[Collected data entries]
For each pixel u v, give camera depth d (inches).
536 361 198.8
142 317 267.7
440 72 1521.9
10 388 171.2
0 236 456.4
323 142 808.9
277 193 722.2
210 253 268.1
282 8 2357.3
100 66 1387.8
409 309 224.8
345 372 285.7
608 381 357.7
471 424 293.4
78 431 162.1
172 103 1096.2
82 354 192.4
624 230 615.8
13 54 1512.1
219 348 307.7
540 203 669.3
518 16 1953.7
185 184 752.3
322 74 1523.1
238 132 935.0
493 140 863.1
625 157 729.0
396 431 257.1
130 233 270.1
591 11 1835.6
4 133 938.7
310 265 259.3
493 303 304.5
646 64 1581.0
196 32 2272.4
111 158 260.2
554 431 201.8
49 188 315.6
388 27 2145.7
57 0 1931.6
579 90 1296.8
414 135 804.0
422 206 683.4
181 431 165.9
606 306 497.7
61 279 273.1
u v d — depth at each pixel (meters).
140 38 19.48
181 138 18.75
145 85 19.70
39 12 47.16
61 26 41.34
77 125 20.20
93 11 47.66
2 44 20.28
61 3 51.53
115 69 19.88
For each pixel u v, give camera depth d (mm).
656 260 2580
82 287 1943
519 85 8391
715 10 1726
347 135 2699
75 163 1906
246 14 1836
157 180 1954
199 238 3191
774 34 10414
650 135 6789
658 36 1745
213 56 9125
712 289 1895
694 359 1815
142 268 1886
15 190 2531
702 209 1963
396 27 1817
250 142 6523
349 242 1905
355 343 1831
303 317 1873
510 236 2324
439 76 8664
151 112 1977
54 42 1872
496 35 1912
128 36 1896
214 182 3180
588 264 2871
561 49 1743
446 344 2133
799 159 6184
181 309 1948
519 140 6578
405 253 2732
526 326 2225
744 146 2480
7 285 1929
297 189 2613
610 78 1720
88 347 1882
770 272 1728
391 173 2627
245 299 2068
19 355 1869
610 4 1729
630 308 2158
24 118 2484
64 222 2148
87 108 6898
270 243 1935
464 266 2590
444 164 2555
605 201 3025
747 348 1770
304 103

• Your assignment: Retype exactly the lines from the first line of the records above through the line containing "349 242 1905", both included, and nothing else.

• Expected answer:
For each pixel u v, give camera depth d (inches).
536 361 198.8
142 317 267.7
440 72 1521.9
10 388 171.2
0 236 456.4
323 142 808.9
277 193 722.2
210 253 268.1
282 8 2357.3
100 66 1387.8
409 309 224.8
345 372 285.7
608 381 357.7
471 424 293.4
78 431 162.1
172 103 1096.2
82 354 192.4
624 230 615.8
13 54 1512.1
219 348 307.7
540 203 669.3
518 16 1953.7
185 184 752.3
322 74 1523.1
238 132 935.0
493 140 863.1
625 157 729.0
396 431 257.1
130 233 270.1
591 11 1835.6
4 133 938.7
310 265 259.3
493 303 304.5
646 64 1581.0
196 32 2272.4
111 158 260.2
554 431 201.8
49 188 315.6
388 27 2145.7
57 0 1931.6
579 90 1296.8
414 135 804.0
422 206 683.4
181 431 165.9
606 306 497.7
61 279 273.1
u v d — depth at each pixel (meters).
140 38 19.48
181 138 18.75
145 85 19.70
39 12 47.16
61 26 41.34
77 125 20.20
93 11 47.66
2 44 20.28
61 3 51.53
115 69 19.88
For each pixel u v, give camera depth d (mm).
656 260 2580
82 287 1943
519 85 8391
715 10 1726
347 135 2699
75 163 1906
246 14 1836
157 180 1954
199 238 3191
774 34 10414
650 135 6789
658 36 1745
213 56 9125
712 289 1895
694 359 1815
142 268 1886
15 190 2531
702 209 1963
396 27 1817
250 142 6523
349 242 1905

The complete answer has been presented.